Chegado aos sessenta, o Joaquim
Valdemata é o protótipo da geração guedelhuda que era jovem no 25 de Abril, mas
pertence aos privilegiados que não tiveram de se desunhar pelo ganha-pão e se
podem dar ao luxo de viver embalados por ilusões e um cinismo chique.
Mas sorte tem ele. Primeiro
viveu, gozou, viajou, encostado aos pais, depois à herança destes, de seguida ao
que a madrinha dentista lhe deixou em testamento. Em razão dessa vida de
privilégio, e de se sentir bastante acima do geral dos compatriotas, o Quim
Valdemata tem da sociedade portuguesa uma
noção muito sua, que costuma anunciar erguendo os braços num gesto dramático, e
depois exclamar: - É tudo cinema! – significando mais ou menos que ao ver-nos dos
píncaros de uma vida de luxo, apenas somos uma massa de figurantes.

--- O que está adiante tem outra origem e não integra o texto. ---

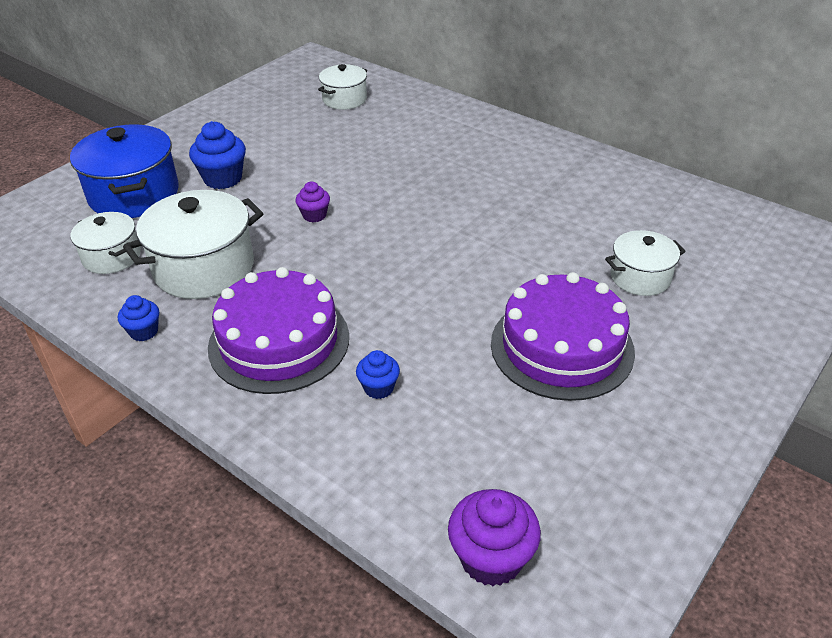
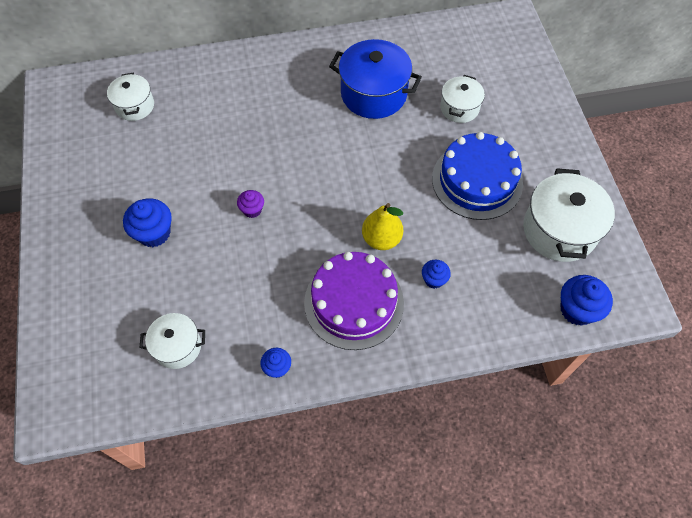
camera: 50 degrees left, 20 degrees up
blue pot [70,124,179,218] -> blue pot moved to [329,39,422,119]
white pot [123,190,263,299] -> white pot moved to [523,168,615,262]
purple cupcake [448,489,541,586] -> blue cupcake [560,275,613,326]
purple cake [491,272,635,401] -> blue cake [432,132,523,220]
none -> yellow pear [362,203,403,250]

Acostumados à sua extravagância,
em geral ouvimo-lo com a atitude de que o que ele diz entra por um ouvido, sai pelo outro.
Ultimamente, porém, talvez a justificar a antiga verdade de que “água mole em pedra dura, tanto
dá até que fura”, eu próprio me pergunto se nós, cidadãos, somos os actores principais
que devíamos ser na vida do País, ou apenas
figurantes, títeres a que outros puxam os cordelinhos.